--- START ---

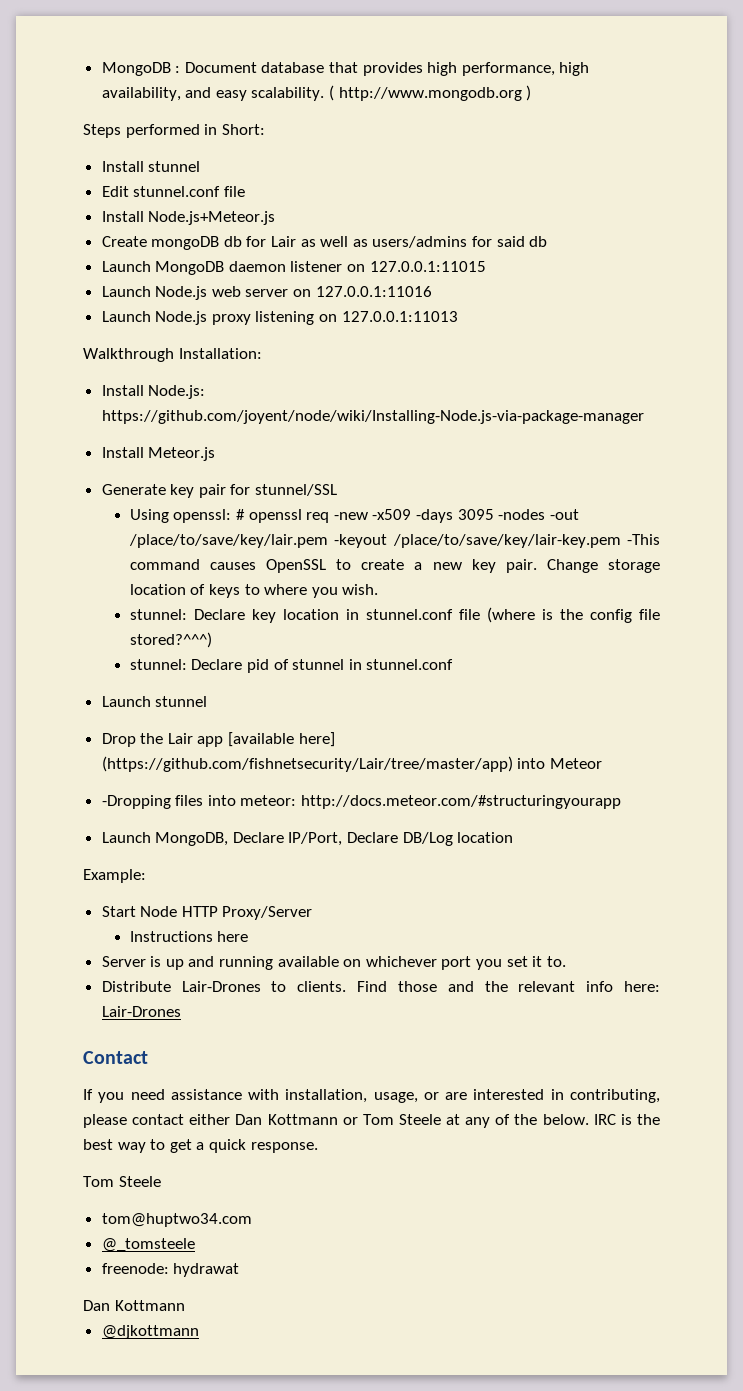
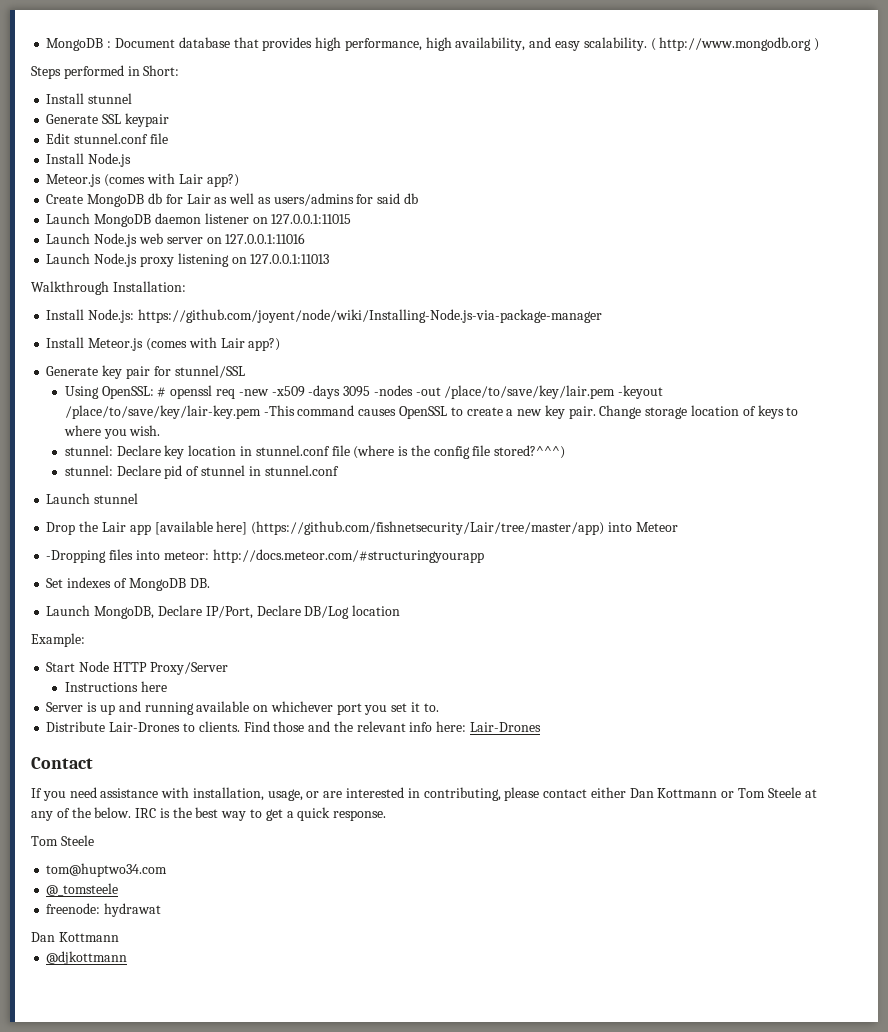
(201, 166) none -> [46,113,169,127] // Generate SSL keypair
[148,211,276,225] Node.js+Meteor.js -> [88,153,132,167] [46,173,239,187] Node.js // Meteor.js (comes with Lair app?)
[151,236,220,250] mongoDB -> [87,194,145,207] MongoDB
(216, 454) none -> [145,337,281,351] (comes with Lair app?)
[173,509,232,523] openssl: -> [101,386,154,399] OpenSSL:
(622, 802) none -> [46,577,210,591] // Set indexes of MongoDB DB.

--- END ---

What you should do:
Return the records exactly as they stand, and drop every picture.

Output for this exercise:
(201, 166) none -> [46,113,169,127] // Generate SSL keypair
[148,211,276,225] Node.js+Meteor.js -> [88,153,132,167] [46,173,239,187] Node.js // Meteor.js (comes with Lair app?)
[151,236,220,250] mongoDB -> [87,194,145,207] MongoDB
(216, 454) none -> [145,337,281,351] (comes with Lair app?)
[173,509,232,523] openssl: -> [101,386,154,399] OpenSSL:
(622, 802) none -> [46,577,210,591] // Set indexes of MongoDB DB.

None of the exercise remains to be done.